:: DATA SUPPLIED

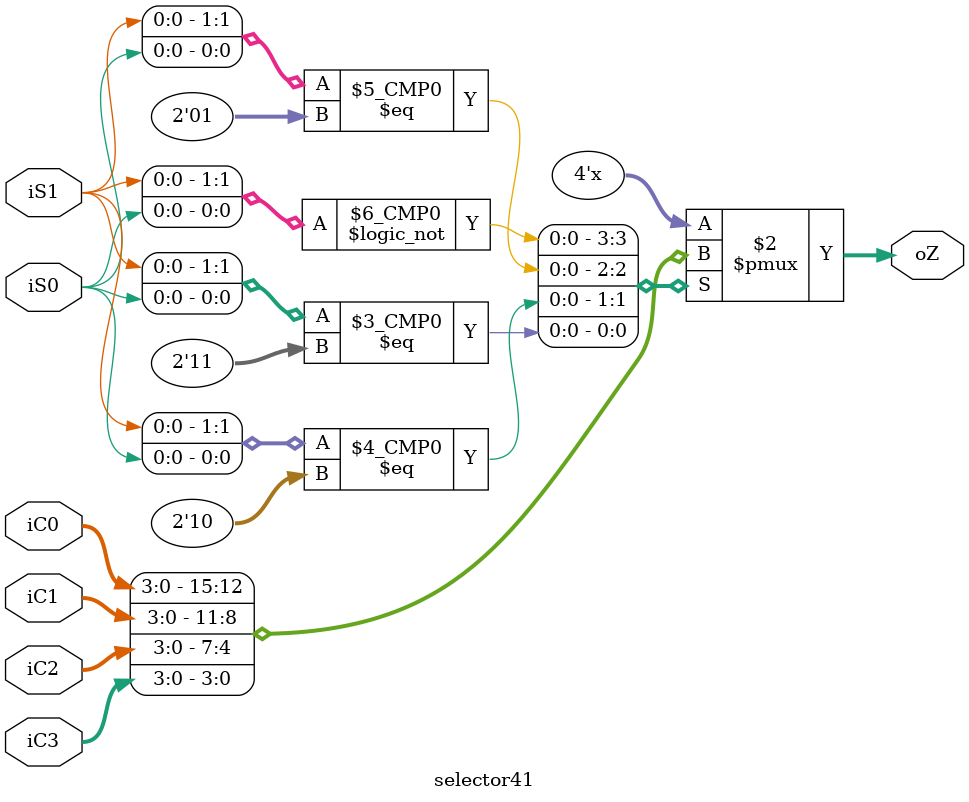
<source format=v>
`timescale 1ns / 1ps


module selector41(iC0,iC1,iC2,iC3,iS1,iS0,oZ);
    input [3:0] iC0;
    input [3:0] iC1;
    input [3:0] iC2;
    input [3:0] iC3;
    input iS1;
    input iS0;
    output reg [3:0] oZ;

    always @(*) begin  
        case ({iS1, iS0})  // Combine iS2 and iS1 into a 2-bit selector  
            2'b00: oZ = iC0;  // When iS1=0 and iS2=0, select iC0  
            2'b01: oZ = iC1;  // When iS1=0 and iS0=1, select iC1  
            2'b10: oZ = iC2;  // When iS1=1 and iS0=0, select iC2  
            2'b11: oZ = iC3;  // When iS1=1 and iS0=1, select iC3  
            default: oZ = 4'b0000;  // Default case, though it should never be reached  
        endcase  
    end  
endmodule

</source>
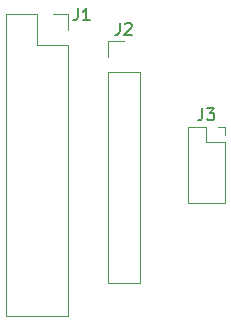
<source format=gbr>
G04 #@! TF.GenerationSoftware,KiCad,Pcbnew,(5.1.6-0-10_14)*
G04 #@! TF.CreationDate,2020-06-06T21:07:02+01:00*
G04 #@! TF.ProjectId,JLinkSWD,4a4c696e-6b53-4574-942e-6b696361645f,rev?*
G04 #@! TF.SameCoordinates,Original*
G04 #@! TF.FileFunction,Legend,Top*
G04 #@! TF.FilePolarity,Positive*
%FSLAX46Y46*%
G04 Gerber Fmt 4.6, Leading zero omitted, Abs format (unit mm)*
G04 Created by KiCad (PCBNEW (5.1.6-0-10_14)) date 2020-06-06 21:07:02*
%MOMM*%
%LPD*%
G01*
G04 APERTURE LIST*
%ADD10C,0.120000*%
%ADD11C,0.150000*%
G04 APERTURE END LIST*
D10*
X172152000Y-79756000D02*
X172152000Y-97596000D01*
X172152000Y-97596000D02*
X174812000Y-97596000D01*
X174812000Y-97596000D02*
X174812000Y-79756000D01*
X174812000Y-79756000D02*
X172152000Y-79756000D01*
X172152000Y-78486000D02*
X172152000Y-77156000D01*
X172152000Y-77156000D02*
X173482000Y-77156000D01*
X168716000Y-77470000D02*
X168716000Y-100390000D01*
X168716000Y-100390000D02*
X163516000Y-100390000D01*
X163516000Y-100390000D02*
X163516000Y-74870000D01*
X163516000Y-74870000D02*
X166116000Y-74870000D01*
X166116000Y-74870000D02*
X166116000Y-77470000D01*
X166116000Y-77470000D02*
X168716000Y-77470000D01*
X168716000Y-76200000D02*
X168716000Y-74870000D01*
X168716000Y-74870000D02*
X167446000Y-74870000D01*
X182052000Y-85725000D02*
X182052000Y-90865000D01*
X182052000Y-90865000D02*
X178882000Y-90865000D01*
X178882000Y-90865000D02*
X178882000Y-84395000D01*
X178882000Y-84395000D02*
X180467000Y-84395000D01*
X180467000Y-84395000D02*
X180467000Y-85725000D01*
X180467000Y-85725000D02*
X182052000Y-85725000D01*
X182052000Y-85090000D02*
X182052000Y-84395000D01*
X182052000Y-84395000D02*
X181417000Y-84395000D01*
D11*
X173148666Y-75608380D02*
X173148666Y-76322666D01*
X173101047Y-76465523D01*
X173005809Y-76560761D01*
X172862952Y-76608380D01*
X172767714Y-76608380D01*
X173577238Y-75703619D02*
X173624857Y-75656000D01*
X173720095Y-75608380D01*
X173958190Y-75608380D01*
X174053428Y-75656000D01*
X174101047Y-75703619D01*
X174148666Y-75798857D01*
X174148666Y-75894095D01*
X174101047Y-76036952D01*
X173529619Y-76608380D01*
X174148666Y-76608380D01*
X169592666Y-74382380D02*
X169592666Y-75096666D01*
X169545047Y-75239523D01*
X169449809Y-75334761D01*
X169306952Y-75382380D01*
X169211714Y-75382380D01*
X170592666Y-75382380D02*
X170021238Y-75382380D01*
X170306952Y-75382380D02*
X170306952Y-74382380D01*
X170211714Y-74525238D01*
X170116476Y-74620476D01*
X170021238Y-74668095D01*
X180133666Y-82847380D02*
X180133666Y-83561666D01*
X180086047Y-83704523D01*
X179990809Y-83799761D01*
X179847952Y-83847380D01*
X179752714Y-83847380D01*
X180514619Y-82847380D02*
X181133666Y-82847380D01*
X180800333Y-83228333D01*
X180943190Y-83228333D01*
X181038428Y-83275952D01*
X181086047Y-83323571D01*
X181133666Y-83418809D01*
X181133666Y-83656904D01*
X181086047Y-83752142D01*
X181038428Y-83799761D01*
X180943190Y-83847380D01*
X180657476Y-83847380D01*
X180562238Y-83799761D01*
X180514619Y-83752142D01*
M02*

</source>
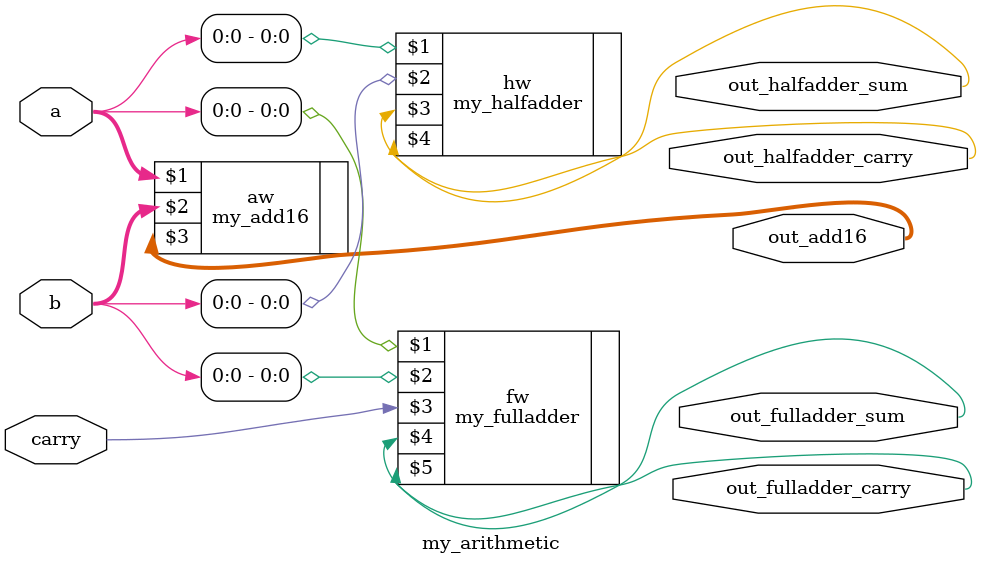
<source format=v>
`include "my_add16"

module my_arithmetic (input [15:0] a, b,
                      input         carry,
                      output        out_halfadder_sum, out_halfadder_carry,
                                    out_fulladder_sum, out_fulladder_carry,
                      output [15:0] out_add16);

   my_halfadder hw(a[0], b[0], out_halfadder_sum, out_halfadder_carry);
   my_fulladder fw(a[0], b[0], carry, out_fulladder_sum, out_fulladder_carry);
   my_add16 aw(a, b, out_add16);
endmodule

</source>
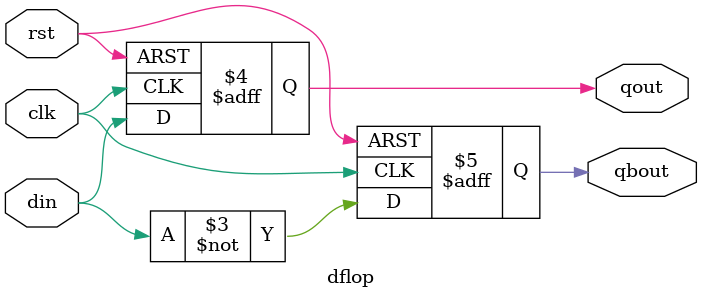
<source format=v>
/*--  *******************************************************
--  Computer Architecture Course, Laboratory Sources 
--  Amirkabir University of Technology (Tehran Polytechnic)
--  Department of Computer Engineering (CE-AUT)
--  https://ce[dot]aut[dot]ac[dot]ir
--  *******************************************************
--  All Rights reserved (C) 2019-2020
--  *******************************************************
--  Student ID  : 9831068
--  Student Name: Farshid Nooshi
--  Student Mail: farshidnooshi726@aut.ac.ir
--  *******************************************************
--  Additional Comments:
--
--*/

/*-----------------------------------------------------------
---  Module Name: D Flip Flop
---  Description: Lab 09 Part 1
-----------------------------------------------------------*/
`timescale 1 ns/1 ns

module dflop (
	input rst ,
	input clk ,
	input din ,
	output qout ,
	output qbout
);

	/* write your code here */
	
	reg qout, qbout, primary_q;
	always @ (negedge clk or posedge rst) 
	begin 
		if (rst == 1'b1)
			begin
				#5 qout = 1'b0;
				qbout = 1'b1;
			end
		else
			begin
				#5 qout = din;
				qbout = ~qout;
			end
	end
	/* write your code here */

endmodule
</source>
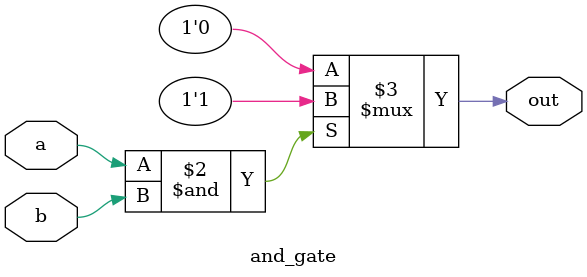
<source format=v>
module and_gate(
    input a, 
    input b,
    output reg out
);

    always @(*) begin
        out = (a & b) ? 1'b1 : 1'b0;
    end

endmodule
</source>
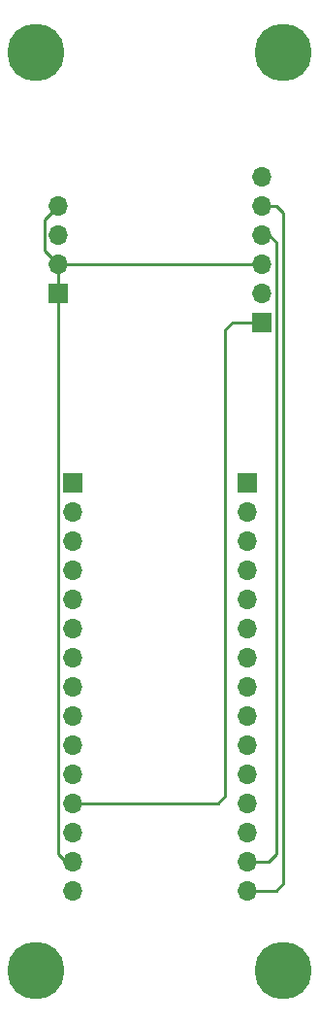
<source format=gbr>
%TF.GenerationSoftware,KiCad,Pcbnew,6.0.11-2627ca5db0~126~ubuntu20.04.1*%
%TF.CreationDate,2023-11-11T11:24:04-05:00*%
%TF.ProjectId,carrier-board,63617272-6965-4722-9d62-6f6172642e6b,rev?*%
%TF.SameCoordinates,Original*%
%TF.FileFunction,Copper,L1,Top*%
%TF.FilePolarity,Positive*%
%FSLAX46Y46*%
G04 Gerber Fmt 4.6, Leading zero omitted, Abs format (unit mm)*
G04 Created by KiCad (PCBNEW 6.0.11-2627ca5db0~126~ubuntu20.04.1) date 2023-11-11 11:24:04*
%MOMM*%
%LPD*%
G01*
G04 APERTURE LIST*
%TA.AperFunction,ComponentPad*%
%ADD10O,1.700000X1.700000*%
%TD*%
%TA.AperFunction,ComponentPad*%
%ADD11R,1.700000X1.700000*%
%TD*%
%TA.AperFunction,ComponentPad*%
%ADD12C,0.800000*%
%TD*%
%TA.AperFunction,ComponentPad*%
%ADD13C,5.000000*%
%TD*%
%TA.AperFunction,Conductor*%
%ADD14C,0.250000*%
%TD*%
G04 APERTURE END LIST*
D10*
%TO.P,STM1,15,Pin_15*%
%TO.N,unconnected-(STM1-Pad15)*%
X137835000Y-137820000D03*
%TO.P,STM1,14,GND*%
%TO.N,/GND*%
X137835000Y-135280000D03*
%TO.P,STM1,13,Pin_13*%
%TO.N,unconnected-(STM1-Pad13)*%
X137835000Y-132740000D03*
%TO.P,STM1,12,5V*%
%TO.N,Net-(BNO55_6P1-Pad1)*%
X137835000Y-130200000D03*
%TO.P,STM1,11,Pin_11*%
%TO.N,unconnected-(STM1-Pad11)*%
X137835000Y-127660000D03*
%TO.P,STM1,10,Pin_10*%
%TO.N,unconnected-(STM1-Pad10)*%
X137835000Y-125120000D03*
%TO.P,STM1,9,Pin_9*%
%TO.N,unconnected-(STM1-Pad9)*%
X137835000Y-122580000D03*
%TO.P,STM1,8,Pin_8*%
%TO.N,unconnected-(STM1-Pad8)*%
X137835000Y-120040000D03*
%TO.P,STM1,7,Pin_7*%
%TO.N,unconnected-(STM1-Pad7)*%
X137835000Y-117500000D03*
%TO.P,STM1,6,Pin_6*%
%TO.N,unconnected-(STM1-Pad6)*%
X137835000Y-114960000D03*
%TO.P,STM1,5,Pin_5*%
%TO.N,unconnected-(STM1-Pad5)*%
X137835000Y-112420000D03*
%TO.P,STM1,4,Pin_4*%
%TO.N,unconnected-(STM1-Pad4)*%
X137835000Y-109880000D03*
%TO.P,STM1,3,Pin_3*%
%TO.N,unconnected-(STM1-Pad3)*%
X137835000Y-107340000D03*
%TO.P,STM1,2,Pin_2*%
%TO.N,unconnected-(STM1-Pad2)*%
X137835000Y-104800000D03*
D11*
%TO.P,STM1,1,Pin_1*%
%TO.N,unconnected-(STM1-Pad1)*%
X137835000Y-102260000D03*
%TD*%
%TO.P,BNO55_4P1,1,PS0*%
%TO.N,/GND*%
X136540000Y-85750000D03*
D10*
%TO.P,BNO55_4P1,2,PS1*%
X136540000Y-83210000D03*
%TO.P,BNO55_4P1,3,INT*%
%TO.N,unconnected-(BNO55_4P1-Pad3)*%
X136540000Y-80670000D03*
%TO.P,BNO55_4P1,4,ADR*%
%TO.N,/GND*%
X136540000Y-78130000D03*
%TD*%
D12*
%TO.P,REF2,1*%
%TO.N,N/C*%
X154335000Y-64780000D03*
X154884175Y-66105825D03*
X154884175Y-63454175D03*
X157535825Y-63454175D03*
X158085000Y-64780000D03*
X156210000Y-62905000D03*
X157535825Y-66105825D03*
D13*
X156210000Y-64780000D03*
D12*
X156210000Y-66655000D03*
%TD*%
%TO.P,REF3,1*%
%TO.N,N/C*%
X135945825Y-146105825D03*
X134620000Y-146655000D03*
X133294175Y-143454175D03*
X134620000Y-142905000D03*
X136495000Y-144780000D03*
X133294175Y-146105825D03*
X135945825Y-143454175D03*
X132745000Y-144780000D03*
D13*
X134620000Y-144780000D03*
%TD*%
%TO.P,REF4,1*%
%TO.N,N/C*%
X156210000Y-144780000D03*
D12*
X157535825Y-143454175D03*
X154884175Y-146105825D03*
X156210000Y-146655000D03*
X157535825Y-146105825D03*
X158085000Y-144780000D03*
X154335000Y-144780000D03*
X154884175Y-143454175D03*
X156210000Y-142905000D03*
%TD*%
%TO.P,REF1,1*%
%TO.N,N/C*%
X135945825Y-66105825D03*
X134620000Y-62905000D03*
X135945825Y-63454175D03*
X133294175Y-63454175D03*
D13*
X134620000Y-64780000D03*
D12*
X134620000Y-66655000D03*
X132745000Y-64780000D03*
X136495000Y-64780000D03*
X133294175Y-66105825D03*
%TD*%
D11*
%TO.P,BNO55_6P1,1,VIN*%
%TO.N,Net-(BNO55_6P1-Pad1)*%
X154320000Y-88265000D03*
D10*
%TO.P,BNO55_6P1,2,3v0*%
%TO.N,unconnected-(BNO55_6P1-Pad2)*%
X154320000Y-85725000D03*
%TO.P,BNO55_6P1,3,GND*%
%TO.N,/GND*%
X154320000Y-83185000D03*
%TO.P,BNO55_6P1,4,SDA*%
%TO.N,Net-(BNO55_6P1-Pad4)*%
X154320000Y-80645000D03*
%TO.P,BNO55_6P1,5,SCL*%
%TO.N,Net-(BNO55_6P1-Pad5)*%
X154320000Y-78105000D03*
%TO.P,BNO55_6P1,6,RST*%
%TO.N,unconnected-(BNO55_6P1-Pad6)*%
X154320000Y-75565000D03*
%TD*%
%TO.P,STM2,15,SCL*%
%TO.N,Net-(BNO55_6P1-Pad5)*%
X153075000Y-137820000D03*
%TO.P,STM2,14,SDA*%
%TO.N,Net-(BNO55_6P1-Pad4)*%
X153075000Y-135280000D03*
%TO.P,STM2,13,Pin_13*%
%TO.N,unconnected-(STM2-Pad13)*%
X153075000Y-132740000D03*
%TO.P,STM2,12,Pin_12*%
%TO.N,unconnected-(STM2-Pad12)*%
X153075000Y-130200000D03*
%TO.P,STM2,11,Pin_11*%
%TO.N,unconnected-(STM2-Pad11)*%
X153075000Y-127660000D03*
%TO.P,STM2,10,Pin_10*%
%TO.N,unconnected-(STM2-Pad10)*%
X153075000Y-125120000D03*
%TO.P,STM2,9,Pin_9*%
%TO.N,unconnected-(STM2-Pad9)*%
X153075000Y-122580000D03*
%TO.P,STM2,8,Pin_8*%
%TO.N,unconnected-(STM2-Pad8)*%
X153075000Y-120040000D03*
%TO.P,STM2,7,Pin_7*%
%TO.N,unconnected-(STM2-Pad7)*%
X153075000Y-117500000D03*
%TO.P,STM2,6,Pin_6*%
%TO.N,unconnected-(STM2-Pad6)*%
X153075000Y-114960000D03*
%TO.P,STM2,5,Pin_5*%
%TO.N,unconnected-(STM2-Pad5)*%
X153075000Y-112420000D03*
%TO.P,STM2,4,Pin_4*%
%TO.N,unconnected-(STM2-Pad4)*%
X153075000Y-109880000D03*
%TO.P,STM2,3,Pin_3*%
%TO.N,unconnected-(STM2-Pad3)*%
X153075000Y-107340000D03*
%TO.P,STM2,2,Pin_2*%
%TO.N,unconnected-(STM2-Pad2)*%
X153075000Y-104800000D03*
D11*
%TO.P,STM2,1,Pin_1*%
%TO.N,unconnected-(STM2-Pad1)*%
X153075000Y-102260000D03*
%TD*%
D14*
%TO.N,/GND*%
X136540000Y-83210000D02*
X154295000Y-83210000D01*
X154295000Y-83210000D02*
X154320000Y-83185000D01*
X136540000Y-83210000D02*
X135365000Y-82035000D01*
X135365000Y-82035000D02*
X135365000Y-79305000D01*
X135365000Y-79305000D02*
X136540000Y-78130000D01*
X136540000Y-85750000D02*
X136540000Y-83210000D01*
X137835000Y-135280000D02*
X137185000Y-135280000D01*
X137185000Y-135280000D02*
X136525000Y-134620000D01*
X136525000Y-134620000D02*
X136540000Y-134605000D01*
X136540000Y-134605000D02*
X136540000Y-85750000D01*
%TO.N,Net-(BNO55_6P1-Pad5)*%
X153075000Y-137820000D02*
X155550000Y-137820000D01*
X155550000Y-137820000D02*
X156210000Y-137160000D01*
X156210000Y-137160000D02*
X156210000Y-78740000D01*
X156210000Y-78740000D02*
X155575000Y-78105000D01*
X155575000Y-78105000D02*
X154320000Y-78105000D01*
%TO.N,Net-(BNO55_6P1-Pad4)*%
X153075000Y-135280000D02*
X154915000Y-135280000D01*
X154915000Y-135280000D02*
X155575000Y-134620000D01*
X155575000Y-134620000D02*
X155575000Y-81280000D01*
X155575000Y-81280000D02*
X154940000Y-80645000D01*
X154940000Y-80645000D02*
X154320000Y-80645000D01*
%TO.N,Net-(BNO55_6P1-Pad1)*%
X137835000Y-130200000D02*
X150470000Y-130200000D01*
X150470000Y-130200000D02*
X151130000Y-129540000D01*
X151130000Y-129540000D02*
X151130000Y-88900000D01*
X151130000Y-88900000D02*
X151765000Y-88265000D01*
X151765000Y-88265000D02*
X154320000Y-88265000D01*
%TD*%
M02*

</source>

::::

WHAT YOU WILL DO:
Leave the pictures out, and restate exactly the lines from the start of the records through the one that contains "2'b00: oZ = iC0;".

RESULT OF THIS EXERCISE:
<source format=v>
`timescale 1ns / 1ps


module selector41(iC0,iC1,iC2,iC3,iS1,iS0,oZ);
    input [3:0] iC0;
    input [3:0] iC1;
    input [3:0] iC2;
    input [3:0] iC3;
    input iS1;
    input iS0;
    output reg [3:0] oZ;

    always @(*) begin  
        case ({iS1, iS0})  // Combine iS2 and iS1 into a 2-bit selector  
            2'b00: oZ = iC0;  // When iS1=0 and iS2=0, select iC0  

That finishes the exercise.